As you’d expect, figuring out if the tool you’re using is pulling rubbish out of the air is important, which is why the TruthfulQA benchmark tests questions that frequently trigger common misconceptions or false answers. The benchmark checks whether the model repeats those misconceptions or correctly avoids them, using 817 questions spanning 38 categories covering myths, conspiracies, misinformation, trick questions, and more.
TruthfulQA is actually one of the most popular AI hallucination benchmark tools, with over 5,000 Google Scholar citations, and the main metric it measures is truthfulness: does the model produce a factually correct answer, or does it confidently generate something false?
Benchmarks are useful, but they don’t tell the full story
Misunderstood, or just misused?
The alternative options above highlight that benchmarks are still supremely useful for understanding AI performance. I’m not arguing that they shouldn’t be used, just that most of the time, they are misused and present information that doesn’t portray how useful an AI tool is, or, as per the final set of tests, how accurate it is.
I’m also painfully aware that the answer to avoiding benchmarking shouldn’t necessarily be to use more specific benchmarks. The most effective absolute alternative is to use a specific prompt that you’re familiar with and can judge the output of across different tools. For example, MakeUseOf Segment Lead Amir Bohlooli pushes AI tools to create a simulation and judges the output. You can also use some of the tried and tested riddles and probability puzzle prompts to see how an AI model responds, or use a series of prompts designed for specific model types.

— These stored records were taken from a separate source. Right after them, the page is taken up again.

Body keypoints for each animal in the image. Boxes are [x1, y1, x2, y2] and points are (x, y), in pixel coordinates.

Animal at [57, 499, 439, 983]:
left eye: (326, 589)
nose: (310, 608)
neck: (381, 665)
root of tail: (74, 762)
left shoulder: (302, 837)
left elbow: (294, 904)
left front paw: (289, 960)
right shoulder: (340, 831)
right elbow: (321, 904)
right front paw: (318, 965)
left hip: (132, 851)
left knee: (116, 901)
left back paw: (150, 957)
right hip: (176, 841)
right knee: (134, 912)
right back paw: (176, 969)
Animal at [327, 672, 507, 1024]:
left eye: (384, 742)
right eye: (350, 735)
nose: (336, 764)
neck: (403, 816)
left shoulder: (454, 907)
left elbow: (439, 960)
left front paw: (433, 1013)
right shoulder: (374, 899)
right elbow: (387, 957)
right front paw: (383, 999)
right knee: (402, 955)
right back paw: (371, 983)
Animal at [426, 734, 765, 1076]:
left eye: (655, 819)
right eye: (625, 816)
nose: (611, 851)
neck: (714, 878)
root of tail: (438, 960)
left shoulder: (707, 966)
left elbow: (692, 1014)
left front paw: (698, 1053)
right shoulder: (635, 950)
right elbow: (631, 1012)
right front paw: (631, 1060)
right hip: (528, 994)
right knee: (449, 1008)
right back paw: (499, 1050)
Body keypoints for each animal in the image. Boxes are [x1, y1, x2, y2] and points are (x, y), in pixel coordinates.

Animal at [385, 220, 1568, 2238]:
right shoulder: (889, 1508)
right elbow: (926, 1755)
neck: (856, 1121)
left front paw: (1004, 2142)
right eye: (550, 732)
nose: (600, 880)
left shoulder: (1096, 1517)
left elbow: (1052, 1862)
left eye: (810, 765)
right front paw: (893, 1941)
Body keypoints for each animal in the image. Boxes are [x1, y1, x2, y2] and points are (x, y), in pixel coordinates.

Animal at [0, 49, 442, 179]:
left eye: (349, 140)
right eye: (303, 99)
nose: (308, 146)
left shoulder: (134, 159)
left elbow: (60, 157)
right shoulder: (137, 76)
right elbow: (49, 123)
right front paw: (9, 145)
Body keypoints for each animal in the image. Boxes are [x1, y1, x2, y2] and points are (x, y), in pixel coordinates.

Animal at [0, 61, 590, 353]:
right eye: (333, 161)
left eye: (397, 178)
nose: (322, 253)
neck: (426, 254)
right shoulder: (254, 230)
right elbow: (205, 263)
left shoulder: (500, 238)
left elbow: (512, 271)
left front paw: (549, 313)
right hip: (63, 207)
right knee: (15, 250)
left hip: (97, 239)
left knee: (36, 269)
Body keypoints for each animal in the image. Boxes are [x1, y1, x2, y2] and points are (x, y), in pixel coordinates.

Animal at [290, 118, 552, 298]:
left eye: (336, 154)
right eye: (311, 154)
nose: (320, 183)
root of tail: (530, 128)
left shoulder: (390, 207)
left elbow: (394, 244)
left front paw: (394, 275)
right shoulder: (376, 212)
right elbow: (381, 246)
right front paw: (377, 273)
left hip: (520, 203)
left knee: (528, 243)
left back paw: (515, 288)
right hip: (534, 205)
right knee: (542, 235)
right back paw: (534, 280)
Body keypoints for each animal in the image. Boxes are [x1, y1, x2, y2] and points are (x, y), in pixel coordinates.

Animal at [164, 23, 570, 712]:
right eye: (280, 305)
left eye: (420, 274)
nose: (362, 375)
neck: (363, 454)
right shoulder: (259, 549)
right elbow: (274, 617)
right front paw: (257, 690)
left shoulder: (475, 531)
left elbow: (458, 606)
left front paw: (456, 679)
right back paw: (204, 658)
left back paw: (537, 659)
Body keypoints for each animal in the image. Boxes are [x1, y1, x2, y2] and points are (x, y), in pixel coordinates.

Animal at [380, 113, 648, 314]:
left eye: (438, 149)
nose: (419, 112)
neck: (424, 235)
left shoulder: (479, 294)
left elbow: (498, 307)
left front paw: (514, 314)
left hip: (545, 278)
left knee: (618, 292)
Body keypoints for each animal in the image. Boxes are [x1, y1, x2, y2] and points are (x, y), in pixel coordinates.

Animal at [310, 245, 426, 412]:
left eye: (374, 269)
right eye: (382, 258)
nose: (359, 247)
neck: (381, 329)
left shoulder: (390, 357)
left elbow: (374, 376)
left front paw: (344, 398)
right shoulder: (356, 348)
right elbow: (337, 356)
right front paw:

In all cases, you’re judging the output on your own metrics and how it suits your requirements rather than relying on external benchmarking to tell you what works. In that, combining the outputs of your prompts with more human-centric benchmarking tools, such as Chatbot Arena.
So, the next time you see a new AI model that’s 13.7 percent better on MMLU, you can ask yourself the question: Does that actually make the AI model better, or is it just another controlled benchmark experiment designed to make it look good?